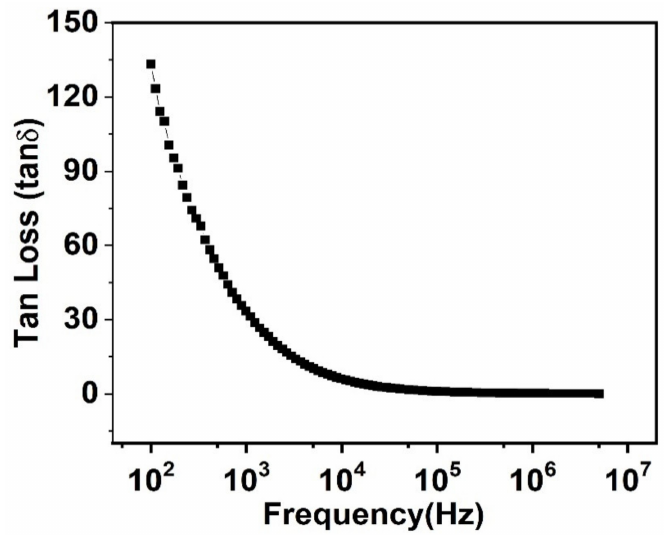
Figure 7. Change of tangent loss of prepared PbSe along with the change of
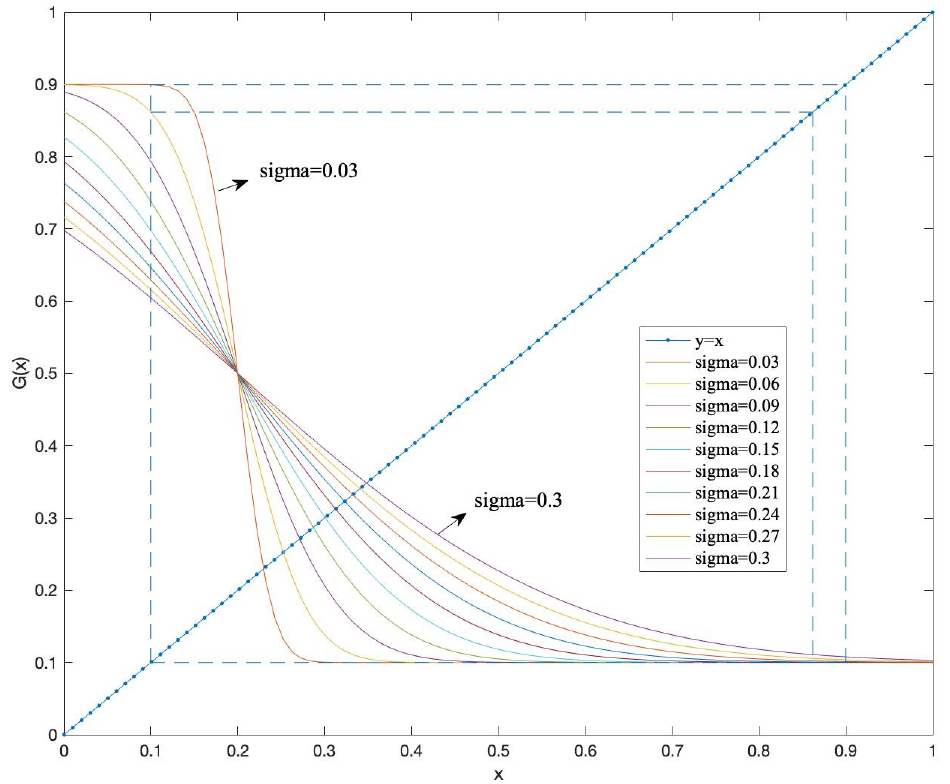
Figure 1. Gaussian distribution with a small proportion of anti-conformist agents ( q = 0.95), m = 0.3.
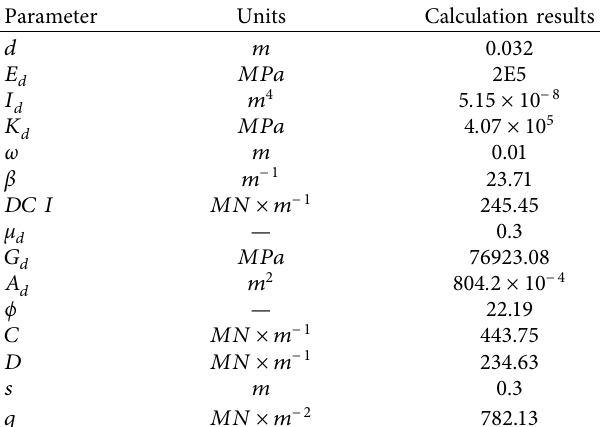
Table 2: Calculation process of joint stiffness. Parameter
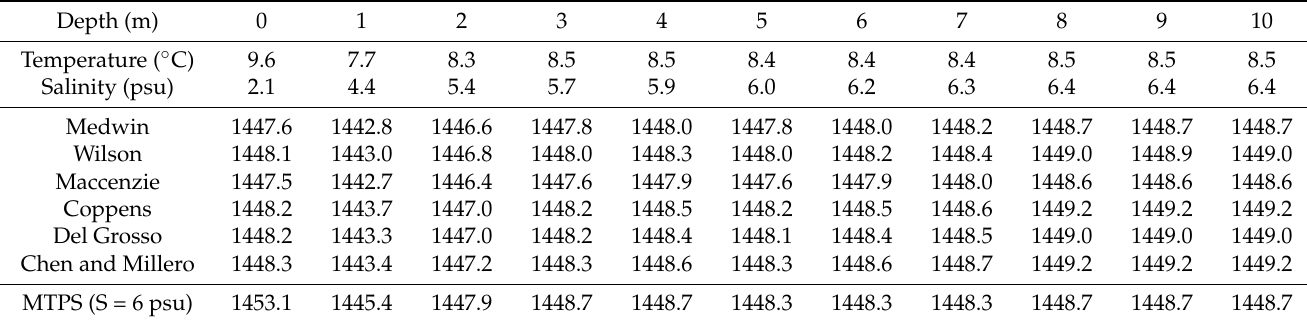
Table 7. Sound speed in water determined using selected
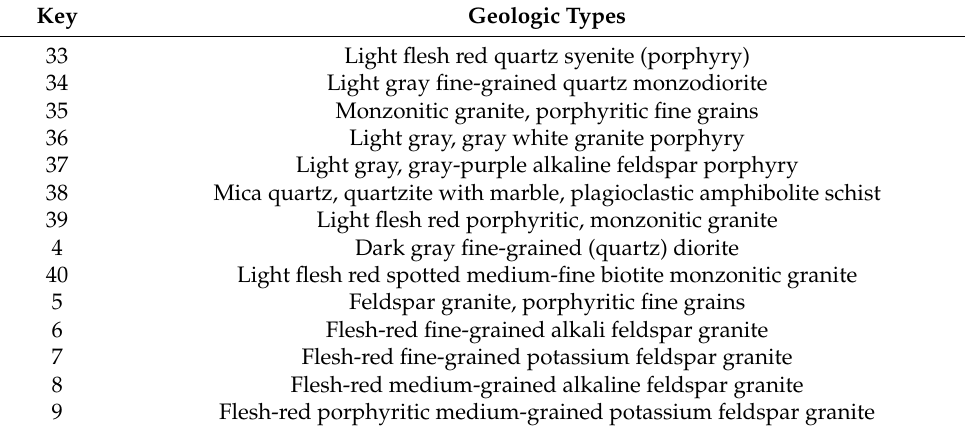
Table A1. Cont. Key Geologic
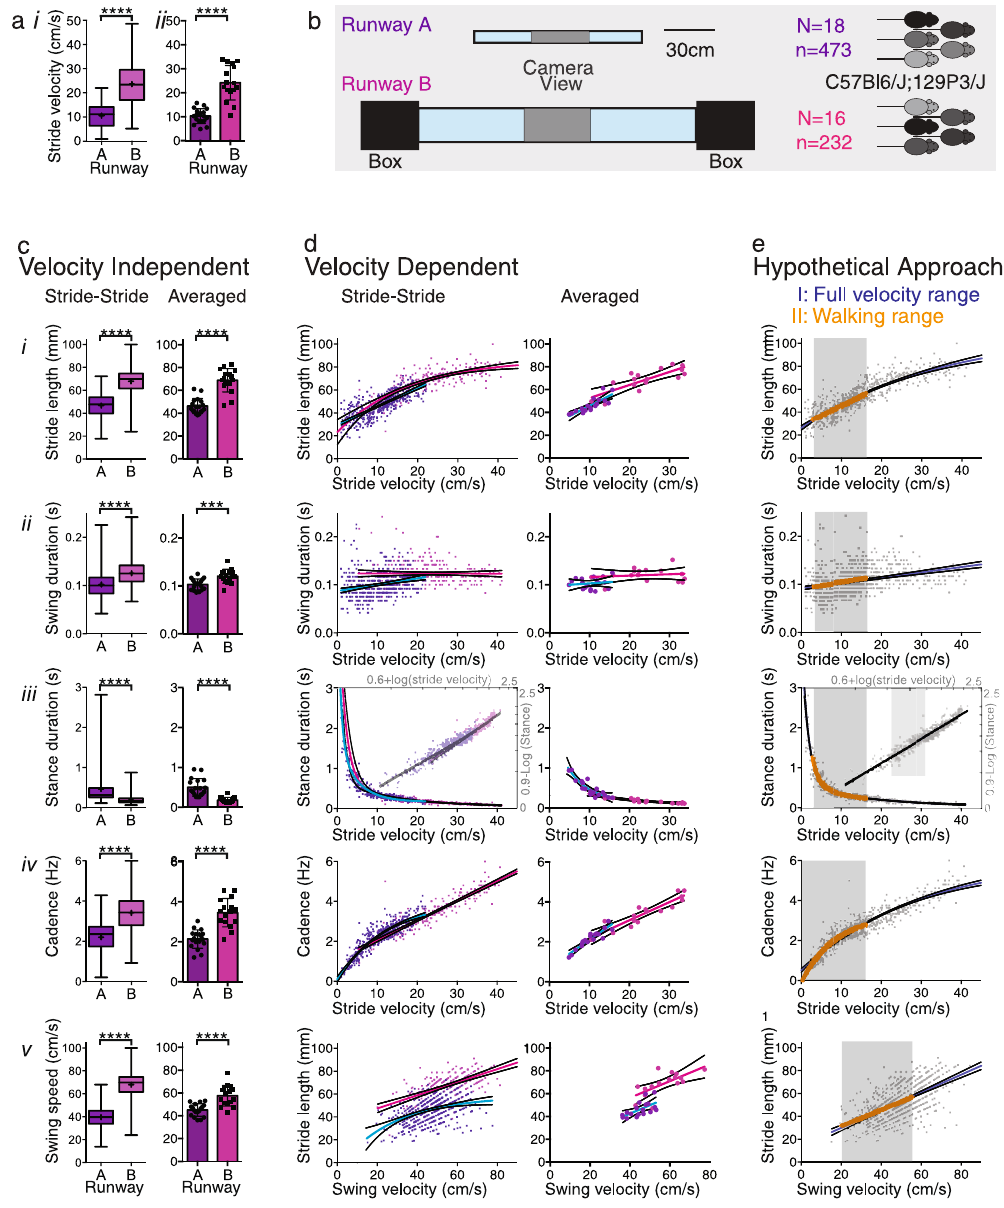
Figure 1. Visualization of spatial and temporal gait parameters. ( a ) Box and whisker plots ( i ) showing the distribution and comparisons of stride-to-stride velocity data collected on Runways A and B (Mann Whitney Rank test; center representing median, center cross representing mean, bars representing minimum and maximum), and ( ii ) bar graphs with scatter plots of average stride velocity (2-tailed t-test; error bars indicate standard deviation). ( b ) Schematic representation of the dimensions of runways A and B. Video recordings covered the middle portion (gray shaded area). ( c ) Stride length ( i ), swing duration ( ii ), stance duration ( iii ), cadence ( iv ) and swing speed ( iv ) represented as stride-to-stride data in box and whisker plots and as averaged data in bar graphs with scatter plots. See Supplementary Table S3 for statistical test results. ( d ) Visualization of gait parameters plotted as a function of stride velocity. Each of the parameters behaves differently as a function of velocity, as illustrated by best fit non-linear regression curves (colored lines) and 95% confidence bands (black lines). Panel iii contains a log transformation of the stance data (opaque). ( e ) Example of how regression models capture stride-to-stride data of the full velocity range versus walking range (gray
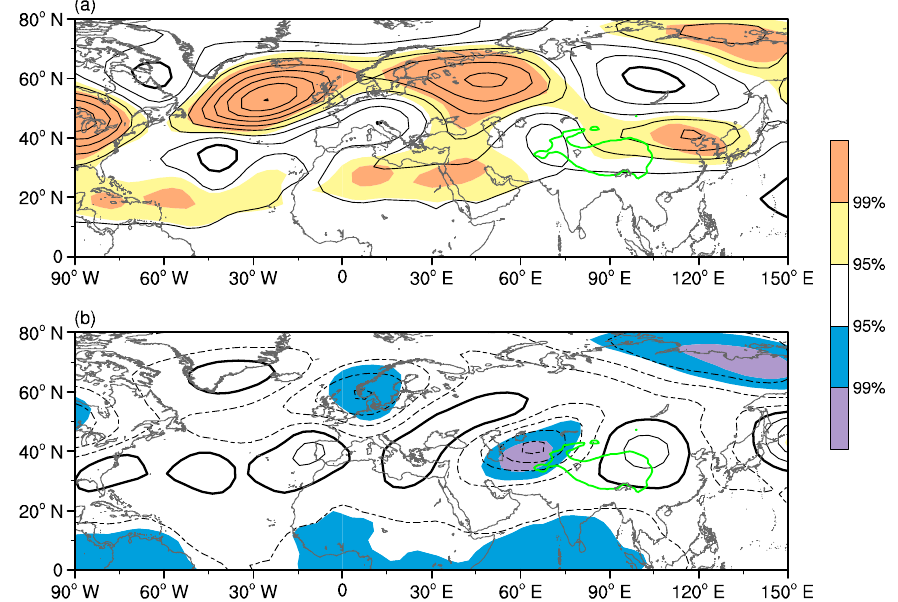
Figure 9. ( a ) Summer 200-hPa geopotential height anomalies (units: gpm) obtained by regression on the April individual high-latitude North Atlantic SST index after removing the variability of the April Indian SM index for the period 1981–2019. ( b ) As in ( a ) but for regression on the April indi- vidual Indian SM index after removing the variability of the high-latitude North Atlantic SST index, in which the April individual Indian SM index is multiplied by − 1 for ease of comparison with ( a ). Contours are drawn every 4 gpm. The bold black line is zero, solid and dash lines denote positive and negative values, respectively. Shadings denote geopotential height anomalies significant at the 95% and 99% confidence levels as shown by the color bars.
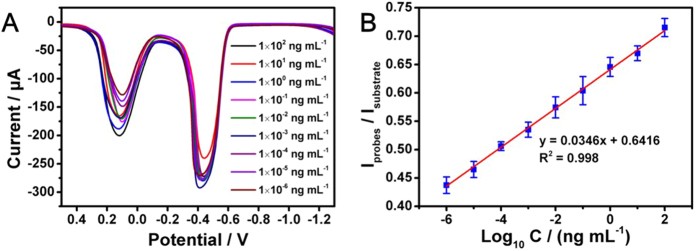
(A) SWV responses of the immunosensor for different concentrations of IgG. (B) Calibration curves between the Isubstrate/Iprobe and logarithm of IgG concentration.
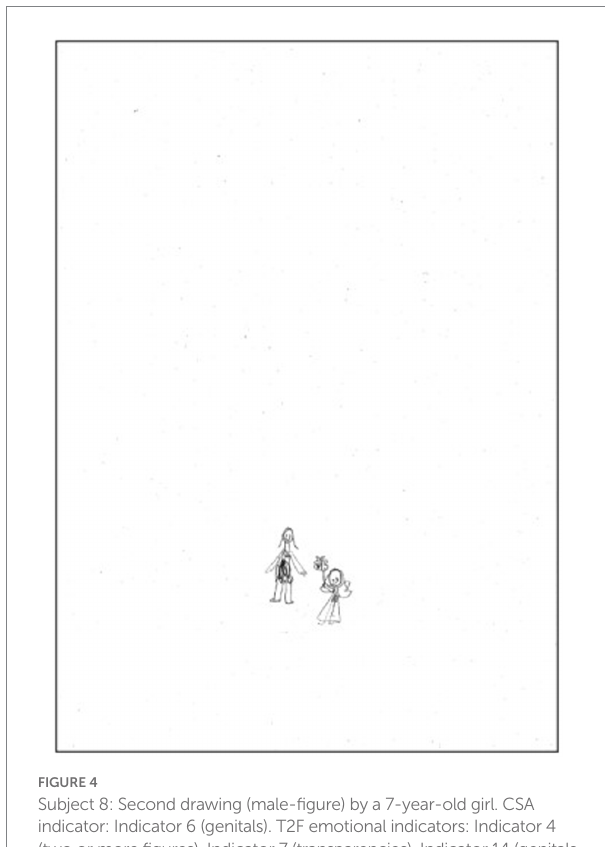
FIGURE 4 Subject 8: Second drawing (male-figure) by a 7-year-old girl. CSA indicator: Indicator 6 (genitals). T2F emotional indicators: Indicator 4 (two or more figures), Indicator 7 (transparencies), Indicator 14 (genitals or emphasised sexual features) and Indicator 17 (shading of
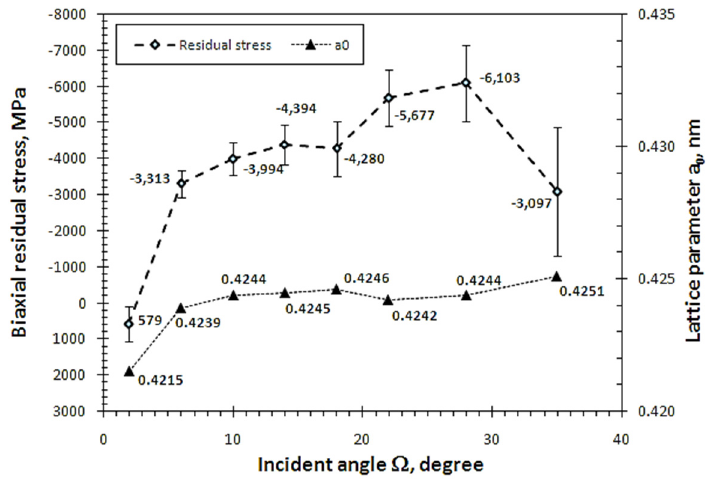
Figure 8. Effect of incident angle Ω on the residual stress and stress ‐ free lattice parameter measured following the GIXRD mode.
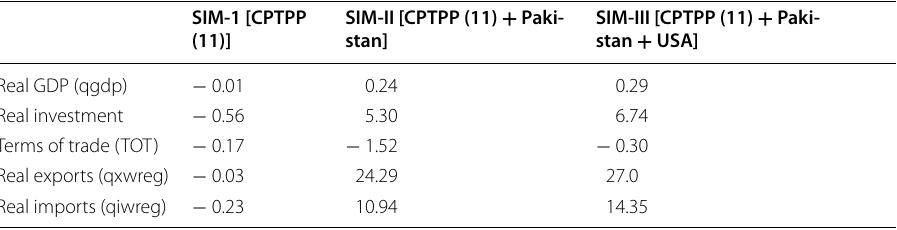
Table 3 Impact of TPP on macroeconomic variables of Pakistan Source : Author’s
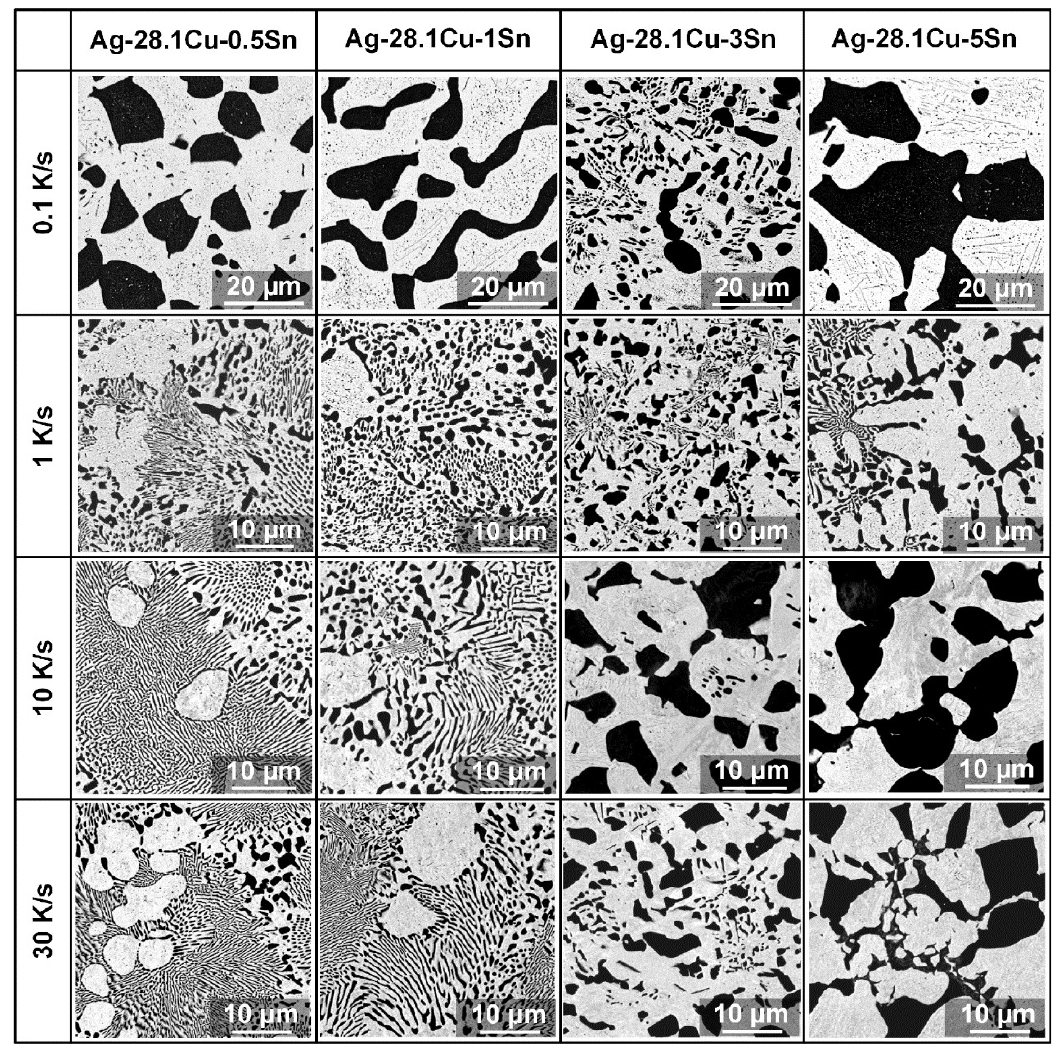
Figure 6. Microstructural evolution of the Ag-Cu eutectic alloys solidified at different cooling rates.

## Task brief
For the data above, set down exactly the lines from the line with "FIGURE 4 Subject" to the line with "Table 3 Impact", both included, leaving pictures out.

## Written reply
FIGURE 4 Subject 8: Second drawing (male-figure) by a 7-year-old girl. CSA indicator: Indicator 6 (genitals). T2F emotional indicators: Indicator 4 (two or more figures), Indicator 7 (transparencies), Indicator 14 (genitals or emphasised sexual features) and Indicator 17 (shading of
Figure 8. Effect of incident angle Ω on the residual stress and stress ‐ free lattice parameter measured following the GIXRD mode.
Table 3 Impact of TPP on macroeconomic variables of Pakistan Source : Author’s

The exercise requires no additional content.